If you run into issues with your jobs, the Service Desk will often ask you to send your job submission script and the contents of this file to help debug the issue.
If you need to change the location of STDOUT and STDERR you can use the --output=<filename>
and the --error=<filename>
options to sbatch
to split the streams and output to the named
locations.
Other useful information
In this section we briefly introduce other scheduler topics that may be useful to users. We provide links to more information on these areas for people who may want to explore these areas more.
Interactive jobs: salloc
Similar to the batch jobs covered above, users can also run interactive jobs using the Slurm
command salloc
. salloc
takes the same arguments as sbatch
but, obviously, these are
specified on the command line rather than in a job submission script.

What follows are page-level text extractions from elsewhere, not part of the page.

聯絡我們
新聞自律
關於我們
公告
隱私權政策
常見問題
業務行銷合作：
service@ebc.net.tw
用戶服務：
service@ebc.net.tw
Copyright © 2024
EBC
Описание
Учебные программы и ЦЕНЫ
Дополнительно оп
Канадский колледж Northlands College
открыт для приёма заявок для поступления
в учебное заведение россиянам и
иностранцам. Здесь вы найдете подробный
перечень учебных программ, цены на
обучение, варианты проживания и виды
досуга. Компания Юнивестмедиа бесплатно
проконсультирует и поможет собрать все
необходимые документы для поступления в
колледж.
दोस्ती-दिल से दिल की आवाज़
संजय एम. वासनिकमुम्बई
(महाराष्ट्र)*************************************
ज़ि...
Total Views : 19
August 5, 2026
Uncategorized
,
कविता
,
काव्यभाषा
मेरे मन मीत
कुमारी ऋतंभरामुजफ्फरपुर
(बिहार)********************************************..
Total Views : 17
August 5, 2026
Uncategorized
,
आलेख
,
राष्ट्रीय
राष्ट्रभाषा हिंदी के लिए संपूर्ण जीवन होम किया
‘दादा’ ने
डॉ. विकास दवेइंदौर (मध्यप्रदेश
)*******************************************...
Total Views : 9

Once the job requested with salloc
starts, you will be returned to the command line
and can now start parallel jobs on the compute nodes interactively with the srun
command
in the same way as you would within a job submission script.
For example, to execute xthi
across all cores on two nodes (1 MPI task per core and no
OpenMP threading) within an interactive job you would issue the following commands:
auser@login01-nmn:~> salloc --nodes=2 --ntasks-per-node=128 --cpus-per-task=1 --time=0:10:0 --account=t01
salloc: Granted job allocation 24236
auser@login01-nmn:~> module load xthi
auser@login01-nmn:~> srun xthi
Hello from rank 242, thread 0, on nid001002. (core affinity = 46,174)

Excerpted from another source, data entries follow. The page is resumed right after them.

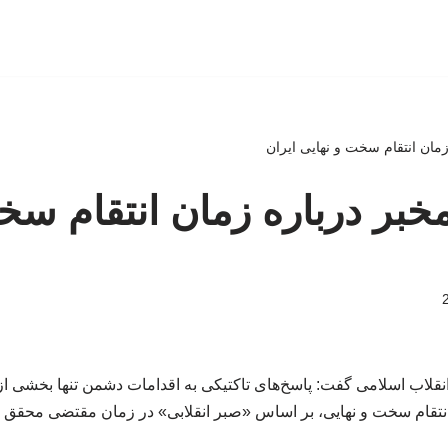
مان انتقام سخت و نهایی ایران
بر درباره زمان انتقام سخ
نقلاب اسلامی گفت: پاسخ‌های تاکتیکی به اقدامات دشمن تنها بخشی 
نتقام سخت و نهایی، بر اساس «صبر انقلابی» در زمان مقتضی محقق 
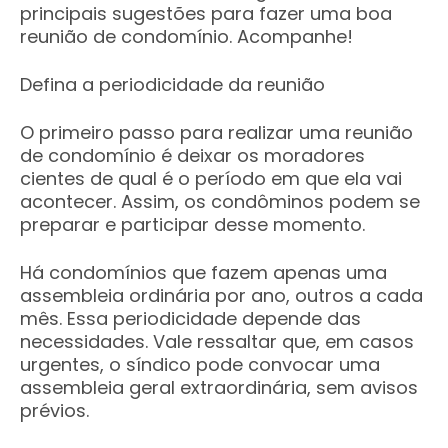
principais sugestões para fazer uma boa
reunião de condomínio. Acompanhe!
Defina a periodicidade da reunião
O primeiro passo para realizar uma reunião
de condomínio é deixar os moradores
cientes de qual é o período em que ela vai
acontecer. Assim, os condôminos podem se
preparar e participar desse momento.
Há condomínios que fazem apenas uma
assembleia ordinária por ano, outros a cada
mês. Essa periodicidade depende das
necessidades. Vale ressaltar que, em casos
urgentes, o síndico pode convocar uma
assembleia geral extraordinária, sem avisos
prévios.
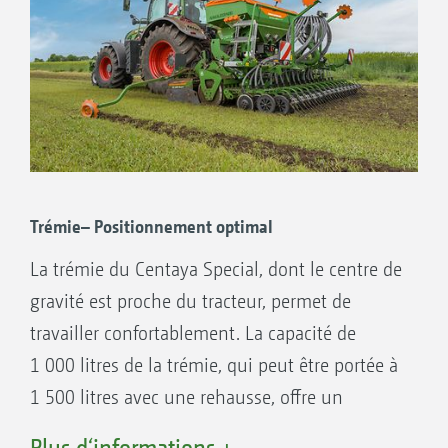
Trémie– Positionnement optimal
La trémie du Centaya Special, dont le centre de
gravité est proche du tracteur, permet de
travailler confortablement. La capacité de
1 000 litres de la trémie, qui peut être portée à
1 500 litres avec une rehausse, offre un
volume suffisant. La trémie est en métal et
Plus d‘informations +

Hello from rank 249, thread 0, on nid001002. (core affinity = 31,159)
Hello from rank 225, thread 0, on nid001002. (core affinity = 28,156)
Hello from rank 231, thread 0, on nid001002. (core affinity = 124,252)
Hello from rank 233, thread 0, on nid001002. (core affinity = 29,157)
Hello from rank 234, thread 0, on nid001002. (core affinity = 45,173)
Hello from rank 240, thread 0, on nid001002. (core affinity = 14,142)
Hello from rank 246, thread 0, on nid001002. (core affinity = 110,238)
Hello from rank 248, thread 0, on nid001002. (core affinity = 15,143)
Hello from rank 251, thread 0, on nid001002. (core affinity = 63,191)
Hello from rank 252, thread 0, on nid001002. (core affinity = 79,207)
Hello from rank 223, thread 0, on nid001002. (core affinity = 123,251)
Hello from rank 71, thread 0, on nid001001. (core affinity = 120,248)
Hello from rank 227, thread 0, on nid001002. (core affinity = 60,188)
Hello from rank 243, thread 0, on nid001002. (core affinity = 62,190)
Hello from rank 250, thread 0, on nid001002. (core affinity = 47,175)
Hello from rank 53, thread 0, on nid001001. (core affinity = 86,214)
...long output trimmed...
Once you have finished your interactive commands, you exit the interactive job with exit
:
auser@login01-nmn:~> exit
exit
salloc: Relinquishing job allocation 24236
auser@login01-nmn:~>
Key Points
ARCHER2 uses the Slurm scheduler.
srun
is used to launch parallel executables in batch job submission scripts.There are a number of different partitions (queues) available.